▸ DATA TO PROCESS
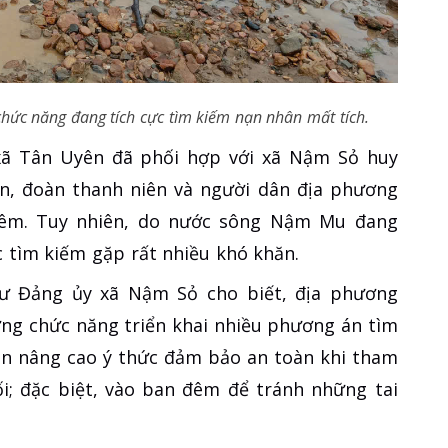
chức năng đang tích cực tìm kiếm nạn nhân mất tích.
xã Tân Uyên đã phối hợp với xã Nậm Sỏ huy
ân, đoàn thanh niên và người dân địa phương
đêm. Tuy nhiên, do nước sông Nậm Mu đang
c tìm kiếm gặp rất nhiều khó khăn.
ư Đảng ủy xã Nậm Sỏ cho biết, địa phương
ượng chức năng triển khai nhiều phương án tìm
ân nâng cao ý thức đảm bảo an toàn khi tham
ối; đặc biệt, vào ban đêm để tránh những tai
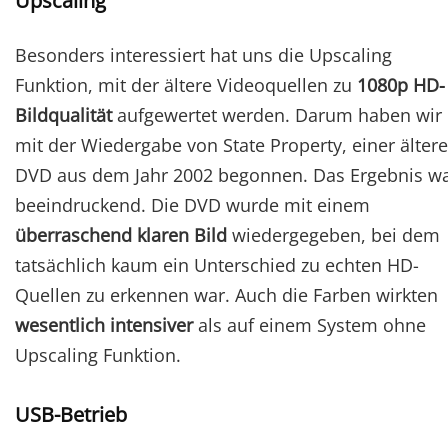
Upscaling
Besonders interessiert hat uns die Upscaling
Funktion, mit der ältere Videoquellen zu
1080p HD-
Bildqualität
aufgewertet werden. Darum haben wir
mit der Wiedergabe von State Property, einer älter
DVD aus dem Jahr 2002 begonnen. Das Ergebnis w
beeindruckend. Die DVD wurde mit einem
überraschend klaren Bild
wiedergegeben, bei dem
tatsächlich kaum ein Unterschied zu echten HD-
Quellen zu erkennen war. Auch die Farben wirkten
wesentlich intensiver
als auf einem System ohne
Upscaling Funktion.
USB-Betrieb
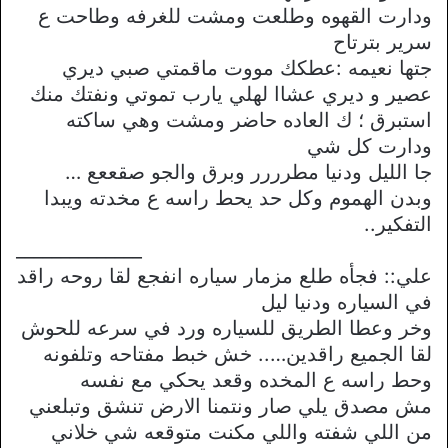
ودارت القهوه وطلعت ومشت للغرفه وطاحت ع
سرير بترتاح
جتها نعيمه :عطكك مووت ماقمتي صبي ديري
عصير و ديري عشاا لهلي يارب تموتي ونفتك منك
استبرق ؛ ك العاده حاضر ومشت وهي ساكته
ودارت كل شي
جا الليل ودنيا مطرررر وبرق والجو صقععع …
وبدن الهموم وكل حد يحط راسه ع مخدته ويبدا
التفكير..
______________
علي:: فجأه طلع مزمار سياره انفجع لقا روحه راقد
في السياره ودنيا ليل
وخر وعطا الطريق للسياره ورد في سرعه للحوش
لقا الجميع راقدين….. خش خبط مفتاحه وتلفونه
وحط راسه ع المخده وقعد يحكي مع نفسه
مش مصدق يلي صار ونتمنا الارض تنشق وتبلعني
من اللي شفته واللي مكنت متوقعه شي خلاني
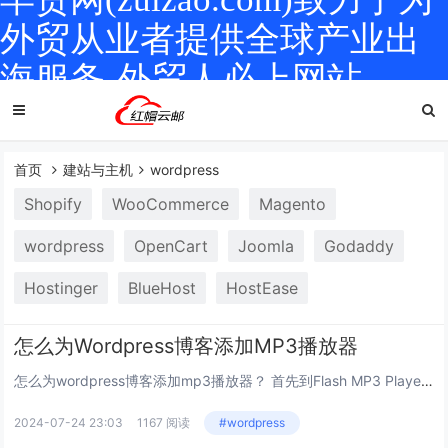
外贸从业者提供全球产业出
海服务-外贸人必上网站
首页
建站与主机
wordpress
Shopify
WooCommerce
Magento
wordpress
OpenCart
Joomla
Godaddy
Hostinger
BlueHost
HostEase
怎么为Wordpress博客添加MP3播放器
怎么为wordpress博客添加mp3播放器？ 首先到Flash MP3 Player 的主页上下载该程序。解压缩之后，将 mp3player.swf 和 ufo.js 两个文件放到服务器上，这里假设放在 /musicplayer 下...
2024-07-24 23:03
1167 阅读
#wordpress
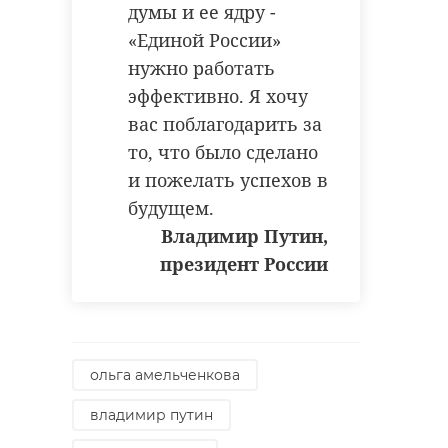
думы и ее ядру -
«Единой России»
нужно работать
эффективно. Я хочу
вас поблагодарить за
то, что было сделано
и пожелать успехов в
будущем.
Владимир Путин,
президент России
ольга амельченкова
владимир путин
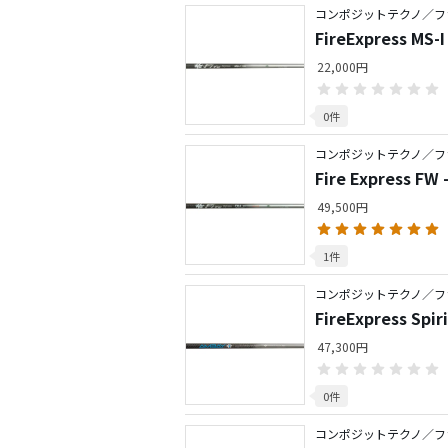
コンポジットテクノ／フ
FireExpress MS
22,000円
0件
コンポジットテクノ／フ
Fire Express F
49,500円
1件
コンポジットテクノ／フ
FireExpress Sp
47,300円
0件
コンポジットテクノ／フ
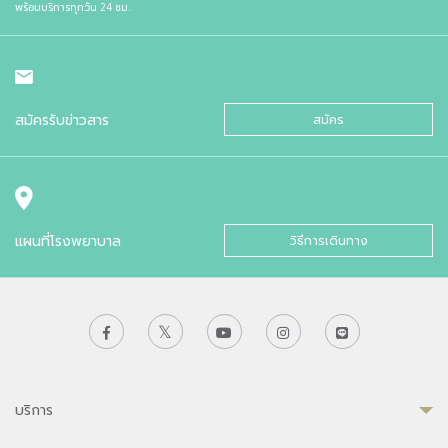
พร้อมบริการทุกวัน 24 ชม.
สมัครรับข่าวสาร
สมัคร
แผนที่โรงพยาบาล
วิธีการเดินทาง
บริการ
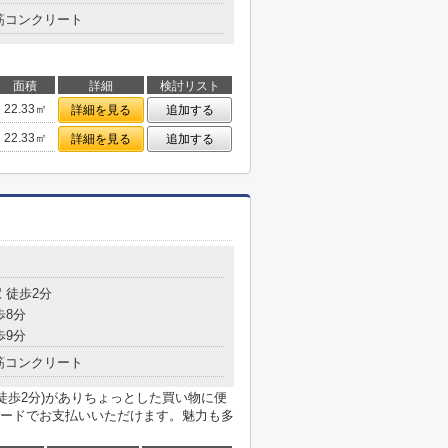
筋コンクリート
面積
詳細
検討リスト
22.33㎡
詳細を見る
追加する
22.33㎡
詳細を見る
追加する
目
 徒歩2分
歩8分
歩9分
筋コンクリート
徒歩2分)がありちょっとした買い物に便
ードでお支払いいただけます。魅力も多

---

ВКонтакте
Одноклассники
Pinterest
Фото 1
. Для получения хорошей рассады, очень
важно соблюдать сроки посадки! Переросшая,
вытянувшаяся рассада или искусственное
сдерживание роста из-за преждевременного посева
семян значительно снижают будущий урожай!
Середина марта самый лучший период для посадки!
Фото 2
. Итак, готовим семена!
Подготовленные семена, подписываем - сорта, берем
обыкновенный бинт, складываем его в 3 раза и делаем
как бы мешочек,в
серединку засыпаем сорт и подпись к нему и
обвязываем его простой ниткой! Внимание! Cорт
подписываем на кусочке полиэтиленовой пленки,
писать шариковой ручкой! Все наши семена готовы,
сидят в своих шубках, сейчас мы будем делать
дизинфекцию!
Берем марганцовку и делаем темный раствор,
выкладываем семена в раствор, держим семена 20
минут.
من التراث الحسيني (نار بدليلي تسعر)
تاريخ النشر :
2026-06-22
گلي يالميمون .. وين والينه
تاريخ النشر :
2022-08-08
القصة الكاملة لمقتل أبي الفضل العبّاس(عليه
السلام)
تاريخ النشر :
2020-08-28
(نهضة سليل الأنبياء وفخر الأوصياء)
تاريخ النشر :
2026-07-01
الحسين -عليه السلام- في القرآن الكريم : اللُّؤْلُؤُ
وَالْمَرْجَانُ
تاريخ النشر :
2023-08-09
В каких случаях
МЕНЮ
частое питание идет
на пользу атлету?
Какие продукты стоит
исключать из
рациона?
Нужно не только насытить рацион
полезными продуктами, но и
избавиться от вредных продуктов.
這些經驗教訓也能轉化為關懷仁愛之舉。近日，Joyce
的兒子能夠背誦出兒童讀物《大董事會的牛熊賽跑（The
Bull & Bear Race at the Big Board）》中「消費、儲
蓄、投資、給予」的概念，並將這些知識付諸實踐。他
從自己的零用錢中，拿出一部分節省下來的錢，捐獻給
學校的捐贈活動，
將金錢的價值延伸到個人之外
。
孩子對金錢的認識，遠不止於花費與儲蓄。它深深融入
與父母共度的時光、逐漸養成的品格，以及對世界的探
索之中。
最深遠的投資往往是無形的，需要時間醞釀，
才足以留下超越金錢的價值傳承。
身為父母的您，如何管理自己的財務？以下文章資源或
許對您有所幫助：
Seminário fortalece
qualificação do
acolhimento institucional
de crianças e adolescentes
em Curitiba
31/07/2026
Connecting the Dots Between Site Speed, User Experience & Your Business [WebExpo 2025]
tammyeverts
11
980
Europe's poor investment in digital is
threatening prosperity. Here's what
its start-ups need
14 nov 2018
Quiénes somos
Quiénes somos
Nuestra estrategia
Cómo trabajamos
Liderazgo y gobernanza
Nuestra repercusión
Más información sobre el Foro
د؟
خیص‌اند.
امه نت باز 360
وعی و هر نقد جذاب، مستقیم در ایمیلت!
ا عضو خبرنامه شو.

==

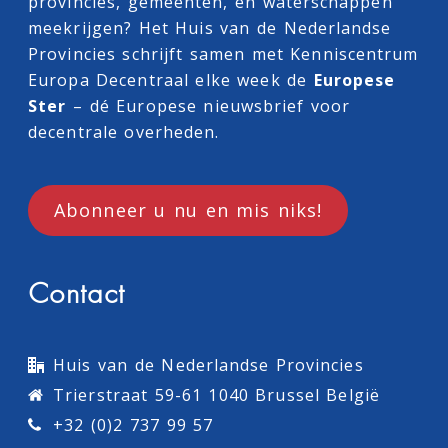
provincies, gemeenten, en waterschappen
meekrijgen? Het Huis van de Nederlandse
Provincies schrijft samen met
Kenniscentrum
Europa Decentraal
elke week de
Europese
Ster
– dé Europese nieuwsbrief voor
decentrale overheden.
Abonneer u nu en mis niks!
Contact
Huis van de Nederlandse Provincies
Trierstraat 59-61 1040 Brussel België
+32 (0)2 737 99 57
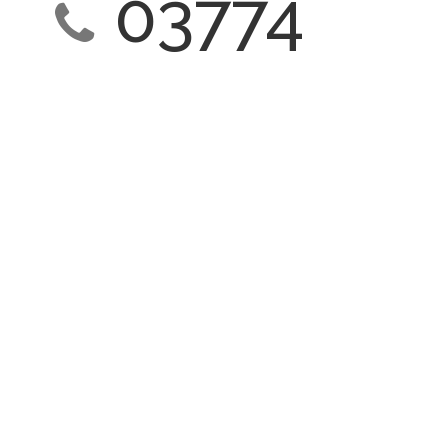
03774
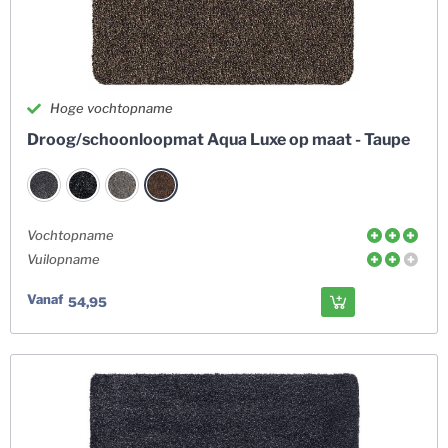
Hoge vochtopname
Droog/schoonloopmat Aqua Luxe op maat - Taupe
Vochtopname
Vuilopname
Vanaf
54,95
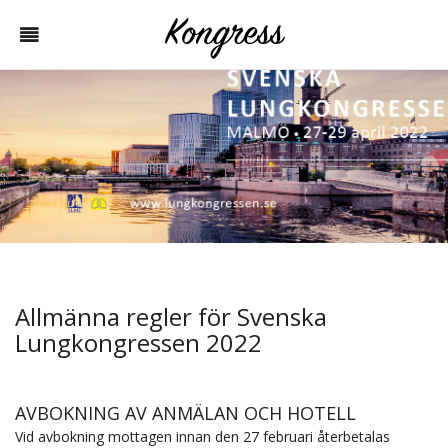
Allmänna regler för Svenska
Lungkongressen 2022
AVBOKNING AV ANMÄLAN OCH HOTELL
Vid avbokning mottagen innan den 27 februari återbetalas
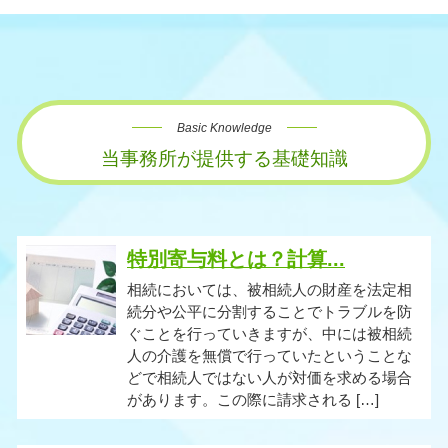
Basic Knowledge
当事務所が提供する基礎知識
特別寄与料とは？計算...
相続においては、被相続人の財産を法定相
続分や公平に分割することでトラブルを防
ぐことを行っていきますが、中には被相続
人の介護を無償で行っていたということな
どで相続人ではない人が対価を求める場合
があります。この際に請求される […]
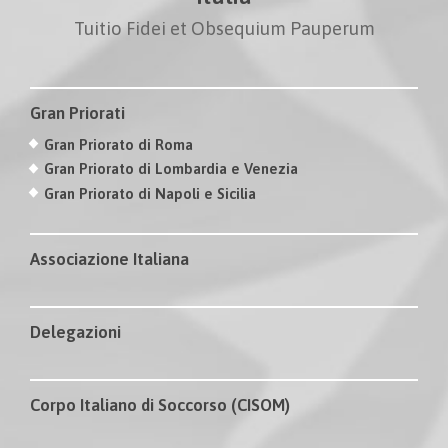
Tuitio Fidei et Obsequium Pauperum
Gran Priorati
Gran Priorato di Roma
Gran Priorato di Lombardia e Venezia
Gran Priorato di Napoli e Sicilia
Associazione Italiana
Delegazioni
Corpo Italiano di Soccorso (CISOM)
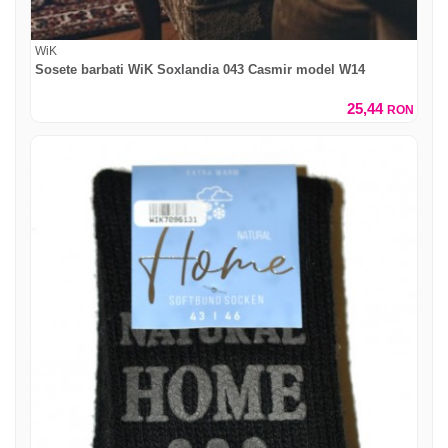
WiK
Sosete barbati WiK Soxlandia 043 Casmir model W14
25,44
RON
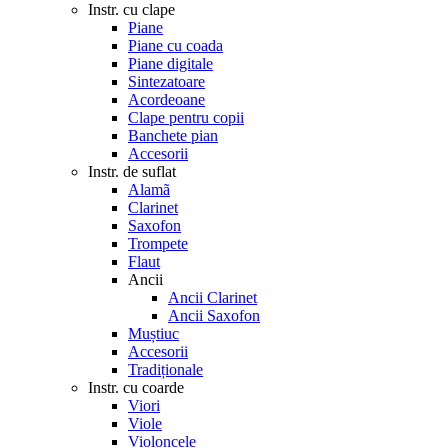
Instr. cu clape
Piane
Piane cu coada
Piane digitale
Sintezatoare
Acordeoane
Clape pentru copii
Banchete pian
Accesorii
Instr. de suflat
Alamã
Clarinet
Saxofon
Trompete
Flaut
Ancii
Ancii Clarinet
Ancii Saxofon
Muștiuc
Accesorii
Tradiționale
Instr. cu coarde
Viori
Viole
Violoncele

▸ EXERCISE BRIEF
If a line in the records above has the word "kiếm", copy it out.

▸ OUTPUT FOR THIS EXERCISE
chức năng đang tích cực tìm kiếm nạn nhân mất tích.
c tìm kiếm gặp rất nhiều khó khăn.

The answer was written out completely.